Interactive WiFi Connectivity For Moving Vehicles

A. Balasubramanian, R. Mahajan, A. Venkataramani, B. N. Levine, J. Zahorjan, “Interactive WiFi Connectivity For Moving Vehicles”, ACM SIGCOMM Conference, (August 2008). [PDF]

Summary

Current WiFi handoff methods, where a client remains connected to a single basestation (BS), lead to frequent disruptions in connectivity in highly mobile vehicular networks. This paper proposes ViFi, a protocol that opportunistically exploits BS diversity to minimize disruptions and can support interactive applications (e.g., Web browsing, VoIP). ViFi opportunistically connects a mobile client device to multiple BSes, and coordinates between those BSes using a distributed and lightweight probabilistic algorithm, to obviate hard handoffs.

Observations

The authors performed experiments on two testbeds (VanLan and DieselNet) with 6 handoff protocols (practical as well as optimal) to come up with the following conclusions that led to the ViFi design:

  • With a reasonable density BS deployment, a vehicle is often in range of multiple BSes.
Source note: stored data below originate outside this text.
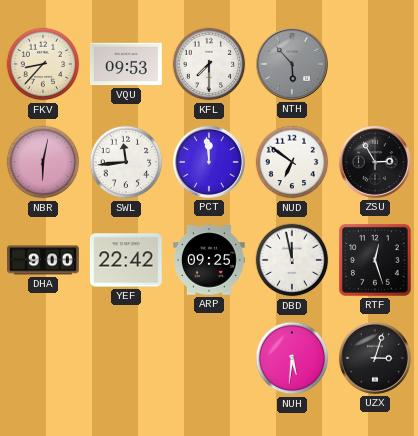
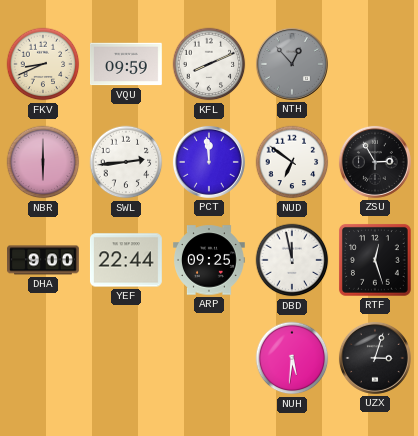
FKV: 8:37 -> 8:41
VQU: 09:53 -> 09:59
KFL: 7:30 -> 8:11
NTH: 5:53 -> 12:53
NBR: 6:02 -> 6:00
SWL: 11:44 -> 2:44
YEF: 22:42 -> 22:44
Existing handoff mechanisms do not take advantage of this property.
  • Packet loss, in each vehicle-BS connection, is independent and bursty. A BS that failed to receive something is more likely to fail in close temporal proximity than another BS which also overheard the same transmission.

ViFi Design

In its core, ViFi allows overhearing BSes to carry on a transmission towards the destination even though the intended BS failed to receive or acknowledge it. The main challenge here is to coordinate between BSes with minimal overhead and latency and with little to no disruption as BS set changes. To this end, ViFi designates one of the BS as the anchor and the rest as auxiliary BSes within the range of the sender based on some metric. Through periodic Beacons from the vehicle, BSes get to know each other (who is anchor etc.) as well as the sender vehicle. The operations of ViFi is symmetric in both directions (src and dst) and given in the following:

  1. src transmits the packet P.
  2. If dst receives P, it broadcasts an ACK.
  3. If an auxiliary BS hears P but not the ACK within a time period, it probabilistically relays P. (Note: Relaying takes place in the inter-BS backplane)
  4. If dst receives relayed P and yet to broadcast an ACK, it does so now.
  5. src retransmits when retransmission timer goes out. (Note: Retransmission timer is adaptively set based on how fast a vehicle receive ACKs)

Probability of relaying or not relaying is computed locally in each BS based on the accumulated information from overhearing and Beacons. The invariant in this probability calculation used by the authors is that the expected number of packets relayed across all auxiliary BSes is equal to 1 (which also makes sure that a packets is relayed at most once by a BS). There can be false positives and false negatives due to the independent calculation methods, but the authors postulate that that will be very low.

ViFi also supports salvaging, i.e., whenever a vehicle moves out of the range of an anchor, the new anchor contacts the previous anchor to take care of the un-forwarded packets to the vehicle. This ensures that TCP won’t assume congestion, when there is none.

Evaluation Results

  • Link layer performance of ViFi closely approximates the ideal solution in the testbeds.
  • Both Web and VoIP traffic enjoys better goodput and session connectivity using ViFi. Percentage gain varies based on testbed though. Salvaging gives 10% boost, but its not very useful for VoIP.
  • Medium usage/efficiency is usage is roughly the same for the increased performance.
  • Coordination mechanism has low false positives than naive approaches and higher, still small, false negatives.

Critique

The whole design and concept is intriguing; but they are all based on two controlled testbeds with dense BSes and only one vehicle. What will be the overhead on the backplane or the number of signal collisions, if there are many connections going on at the same time? To give credit to the authors, previous work on opportunistic algorithms also avoided this aspect as much as possible, even in stationary scenarios.

The authors point out the possible problems with a high number of equidistant auxiliary BSes, that might increase overhead and make selection process harder (now they select all, but selecting some out of many BSes as auxiliary will intrinsically introduce more errors). Deployment of enough BSes to make ViFi perform better than others is another problem. Such dense deployment is easier in urban areas, but will be much harder elsewhere.

Some parts of the work presented and the problem itself had been present in the context of cellular networks and addressed there to some extent. The authors sporadically mention that too, but never actually go deep into discussion or comparison.  A better comparison, even if qualitative, would have been nice in the relative work section.